I second that. Also, TSD still practices a lot of the original O/J forms and TKD has scrapped those forms in favor of new forms.


----------



## paulH (May 10, 2008)

exile said:


> Right. And don't go by video clips, particularly when you're dealing with TKD, where most of the clips you'll see are from sparring matches under WTF Olympic-style rules which de facto _penalize_ you for using hand techs. It's like watching the Indy 500 and coming to the conclusion that cars, in general, cannot make right- or left-hand turns, never go into reverse, and have room for only the driver. That kind of distortion is a danger with any MA, but in one which has such an overwhelming sport-competitive side to it, the risk of getting the wrong impression from a vid clip is especially bad.


 
coming from a jkd background my reference point is always how useful is it in a fight...

from what you have said would i be right in thinking a tsd practitioner is likley to be a more rounded fighter than tkd as the tks practitioner is unlikley to practice their hand techniques as much as a tsd practitioner?

also is there much pad work?...

i have a friend visiting who does tsd and might do some training with them...


----------



## MBuzzy (May 10, 2008)

You will also hear Soo Bahk Do associated with Tang Soo Do.  Within the SBD organization, there have been forms created that are not of Japanese descent, they are actually more chinese influenced.  

TSD is pretty well balanced between foot and hand techniques.

Also, you will find volumes of information on the differences with some searches on existing threads.  In fact, there might even be some other threads on this topic.


----------



## MBuzzy (May 10, 2008)

paulH said:


> coming from a jkd background my reference point is always how useful is it in a fight...
> 
> from what you have said would i be right in thinking a tsd practitioner is likley to be a more rounded fighter than tkd as the tks practitioner is unlikley to practice their hand techniques as much as a tsd practitioner?
> 
> ...


 
I think you'll have problems when you get into comparing fighters.  You're going to have great fighters from either style, both well rounded, and both just as likely to use hands or feet depending on individual skill and school.  

Pad work depends completely on the school.  Ours does very little, but I've been to some who do very much pad work.


----------



## Makalakumu (May 10, 2008)

Pad work.  That's all we do in order to practice our basics.  I'm of the mind that it makes little sense to march up and down the floor...unless you are learning a technique for a hyung.  I'd rather have my students have some ability to apply force to a target with resistance.  I've been to a few TKD schools who also did this, except most of what they practiced were kicks and kicking combos.


----------



## exile (May 10, 2008)

paulH said:


> coming from a jkd background my reference point is always how useful is it in a fight...
> 
> from what you have said would i be right in thinking a tsd practitioner is likley to be a more rounded fighter than tkd as the tks practitioner is unlikley to practice their hand techniques as much as a tsd practitioner?
> 
> ...



*UpNorth* and *MBuzzy* have made the right points here, Paul.

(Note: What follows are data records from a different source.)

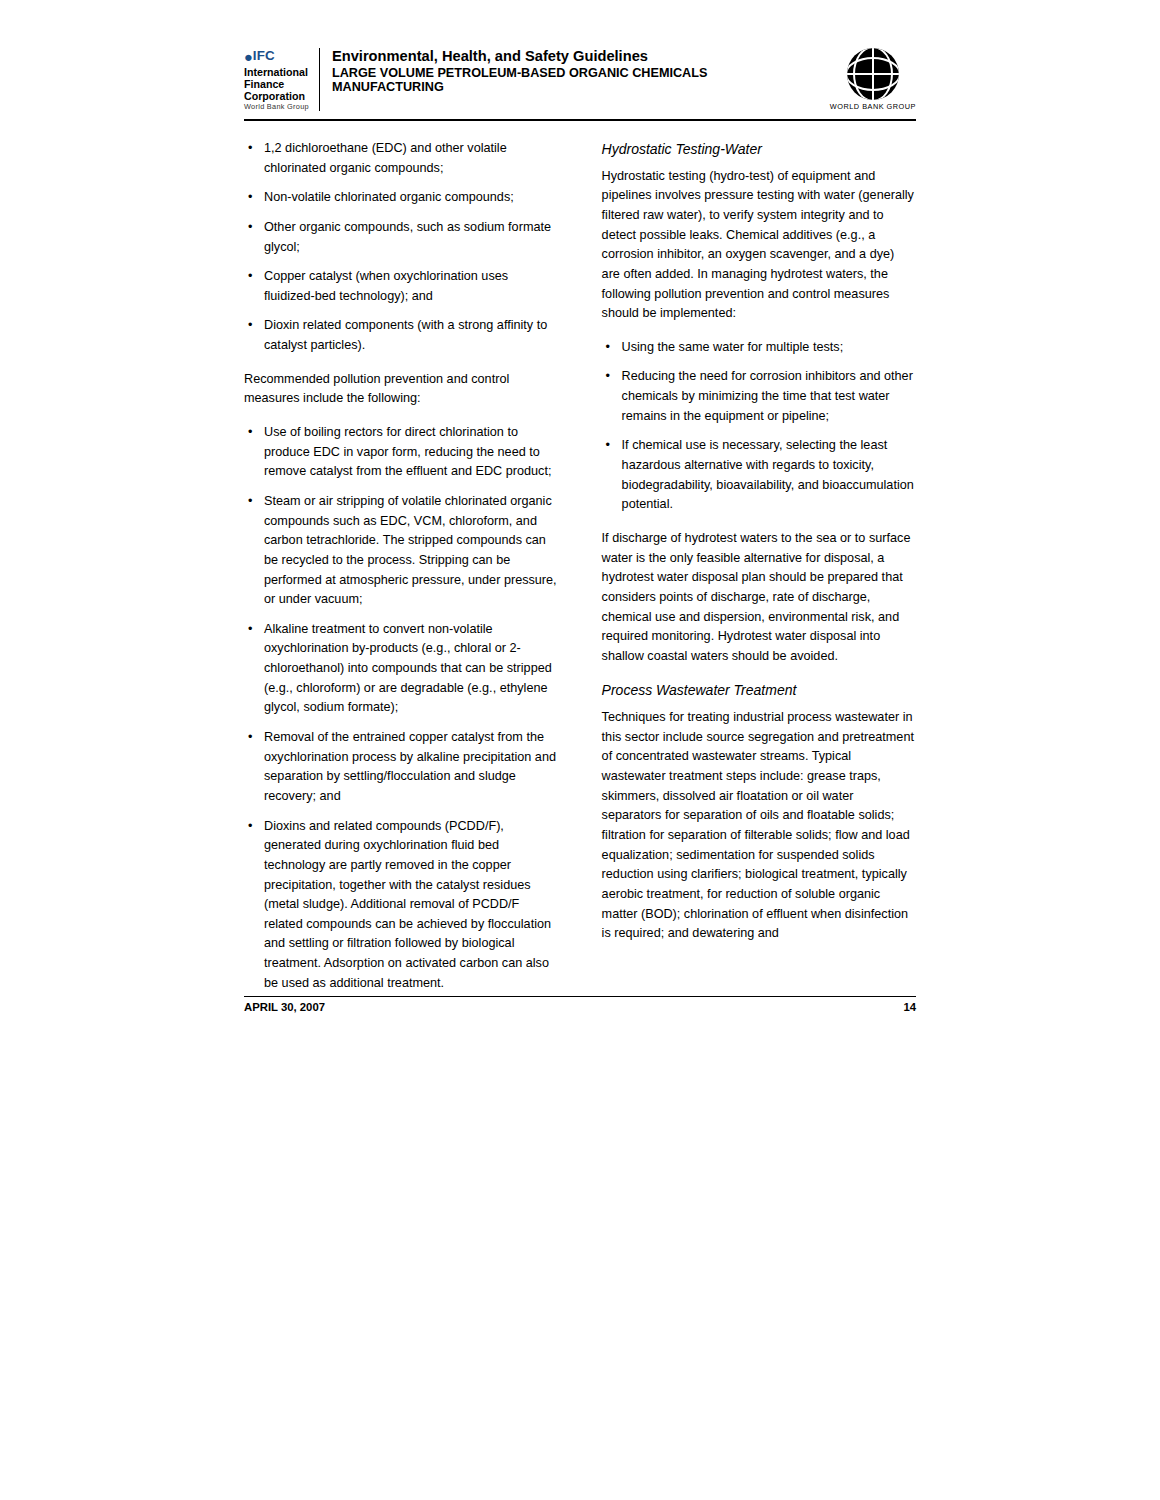●IFC
International
Finance
Corporation
World Bank Group
Environmental, Health, and Safety Guidelines
LARGE VOLUME PETROLEUM-BASED ORGANIC CHEMICALS MANUFACTURING
WORLD BANK GROUP
1,2 dichloroethane (EDC) and other volatile chlorinated organic compounds;
Non-volatile chlorinated organic compounds;
Other organic compounds, such as sodium formate glycol;
Copper catalyst (when oxychlorination uses fluidized-bed technology); and
Dioxin related components (with a strong affinity to catalyst particles).
Recommended pollution prevention and control measures include the following:
Use of boiling rectors for direct chlorination to produce EDC in vapor form, reducing the need to remove catalyst from the effluent and EDC product;
Steam or air stripping of volatile chlorinated organic compounds such as EDC, VCM, chloroform, and carbon tetrachloride. The stripped compounds can be recycled to the process. Stripping can be performed at atmospheric pressure, under pressure, or under vacuum;
Alkaline treatment to convert non-volatile oxychlorination by-products (e.g., chloral or 2-chloroethanol) into compounds that can be stripped (e.g., chloroform) or are degradable (e.g., ethylene glycol, sodium formate);
Removal of the entrained copper catalyst from the oxychlorination process by alkaline precipitation and separation by settling/flocculation and sludge recovery; and
Dioxins and related compounds (PCDD/F), generated during oxychlorination fluid bed technology are partly removed in the copper precipitation, together with the catalyst residues (metal sludge). Additional removal of PCDD/F related compounds can be achieved by flocculation and settling or filtration followed by biological treatment. Adsorption on activated carbon can also be used as additional treatment.
Hydrostatic Testing-Water
Hydrostatic testing (hydro-test) of equipment and pipelines involves pressure testing with water (generally filtered raw water), to verify system integrity and to detect possible leaks. Chemical additives (e.g., a corrosion inhibitor, an oxygen scavenger, and a dye) are often added. In managing hydrotest waters, the following pollution prevention and control measures should be implemented:
Using the same water for multiple tests;
Reducing the need for corrosion inhibitors and other chemicals by minimizing the time that test water remains in the equipment or pipeline;
If chemical use is necessary, selecting the least hazardous alternative with regards to toxicity, biodegradability, bioavailability, and bioaccumulation potential.
If discharge of hydrotest waters to the sea or to surface water is the only feasible alternative for disposal, a hydrotest water disposal plan should be prepared that considers points of discharge, rate of discharge, chemical use and dispersion, environmental risk, and required monitoring. Hydrotest water disposal into shallow coastal waters should be avoided.
Process Wastewater Treatment
Techniques for treating industrial process wastewater in this sector include source segregation and pretreatment of concentrated wastewater streams. Typical wastewater treatment steps include: grease traps, skimmers, dissolved air floatation or oil water separators for separation of oils and floatable solids; filtration for separation of filterable solids; flow and load equalization; sedimentation for suspended solids reduction using clarifiers; biological treatment, typically aerobic treatment, for reduction of soluble organic matter (BOD); chlorination of effluent when disinfection is required; and dewatering and
APRIL 30, 2007 14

I'd just add that with TKD, you'll probably find a lot more dojangs that are pretty much completely sport oriented; but there are also schools which emphasize SD much more heavily, and in these schools, the mix of hand and foot techs are likely to be balanced in much the same way as TKD. We train elbows and knees as prime striking weapons in my school, and other techs that are illegal in competitive TKD but belong to the TKD technical arsenal (as shown by their use in the hyungs we study).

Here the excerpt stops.